• [Requirement]:
Starting from the line that contains "Table 5. Content", reproduce each line exactly through the end of the material, and include no other lines.

• • • • •

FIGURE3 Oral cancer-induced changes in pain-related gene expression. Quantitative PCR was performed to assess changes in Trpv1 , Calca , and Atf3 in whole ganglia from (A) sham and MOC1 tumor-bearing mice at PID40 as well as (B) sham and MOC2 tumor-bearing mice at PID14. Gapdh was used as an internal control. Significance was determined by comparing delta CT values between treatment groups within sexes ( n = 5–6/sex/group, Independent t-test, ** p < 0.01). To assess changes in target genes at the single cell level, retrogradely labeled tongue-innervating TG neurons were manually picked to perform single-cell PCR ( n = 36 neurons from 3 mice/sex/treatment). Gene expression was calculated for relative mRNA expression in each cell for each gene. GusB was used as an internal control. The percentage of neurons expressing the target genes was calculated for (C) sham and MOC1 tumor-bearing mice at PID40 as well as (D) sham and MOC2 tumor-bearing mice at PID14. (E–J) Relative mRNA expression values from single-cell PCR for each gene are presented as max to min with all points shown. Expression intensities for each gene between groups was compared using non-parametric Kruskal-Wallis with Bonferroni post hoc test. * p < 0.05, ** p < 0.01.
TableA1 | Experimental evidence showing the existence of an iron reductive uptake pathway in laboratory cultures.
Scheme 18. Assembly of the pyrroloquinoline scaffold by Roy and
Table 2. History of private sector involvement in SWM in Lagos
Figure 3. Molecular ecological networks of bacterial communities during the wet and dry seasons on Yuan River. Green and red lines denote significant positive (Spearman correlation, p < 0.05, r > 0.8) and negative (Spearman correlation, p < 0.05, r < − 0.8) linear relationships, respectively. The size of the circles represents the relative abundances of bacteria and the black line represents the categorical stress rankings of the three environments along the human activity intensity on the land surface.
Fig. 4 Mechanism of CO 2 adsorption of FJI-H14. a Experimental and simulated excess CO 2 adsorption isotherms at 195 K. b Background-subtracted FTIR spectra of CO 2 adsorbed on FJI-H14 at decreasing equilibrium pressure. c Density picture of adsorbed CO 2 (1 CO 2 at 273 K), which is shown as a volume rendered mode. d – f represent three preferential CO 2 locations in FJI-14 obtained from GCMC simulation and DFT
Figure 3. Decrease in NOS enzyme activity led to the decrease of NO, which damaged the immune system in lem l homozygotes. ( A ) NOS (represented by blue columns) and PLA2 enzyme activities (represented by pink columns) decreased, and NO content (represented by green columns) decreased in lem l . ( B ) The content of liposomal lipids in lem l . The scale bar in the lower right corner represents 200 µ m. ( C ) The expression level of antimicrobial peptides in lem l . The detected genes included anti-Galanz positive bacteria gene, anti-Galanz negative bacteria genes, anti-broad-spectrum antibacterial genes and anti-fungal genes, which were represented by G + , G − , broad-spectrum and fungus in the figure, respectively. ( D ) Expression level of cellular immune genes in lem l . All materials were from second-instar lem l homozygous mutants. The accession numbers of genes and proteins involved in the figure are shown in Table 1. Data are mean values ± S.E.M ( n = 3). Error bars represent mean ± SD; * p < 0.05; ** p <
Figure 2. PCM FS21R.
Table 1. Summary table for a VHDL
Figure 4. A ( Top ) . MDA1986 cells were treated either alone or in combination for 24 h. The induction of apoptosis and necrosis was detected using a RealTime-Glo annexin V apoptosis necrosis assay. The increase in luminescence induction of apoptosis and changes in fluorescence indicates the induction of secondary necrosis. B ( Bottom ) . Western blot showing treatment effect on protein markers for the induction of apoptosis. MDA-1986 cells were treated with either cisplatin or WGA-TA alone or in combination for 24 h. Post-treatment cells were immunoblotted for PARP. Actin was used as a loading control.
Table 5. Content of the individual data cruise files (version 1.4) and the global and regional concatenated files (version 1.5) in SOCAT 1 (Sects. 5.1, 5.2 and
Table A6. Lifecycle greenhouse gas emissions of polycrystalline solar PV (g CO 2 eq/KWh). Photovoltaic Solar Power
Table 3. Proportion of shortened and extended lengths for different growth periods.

• • • • •

• [The answer]:
Table 5. Content of the individual data cruise files (version 1.4) and the global and regional concatenated files (version 1.5) in SOCAT 1 (Sects. 5.1, 5.2 and
Table A6. Lifecycle greenhouse gas emissions of polycrystalline solar PV (g CO 2 eq/KWh). Photovoltaic Solar Power
Table 3. Proportion of shortened and extended lengths for different growth periods.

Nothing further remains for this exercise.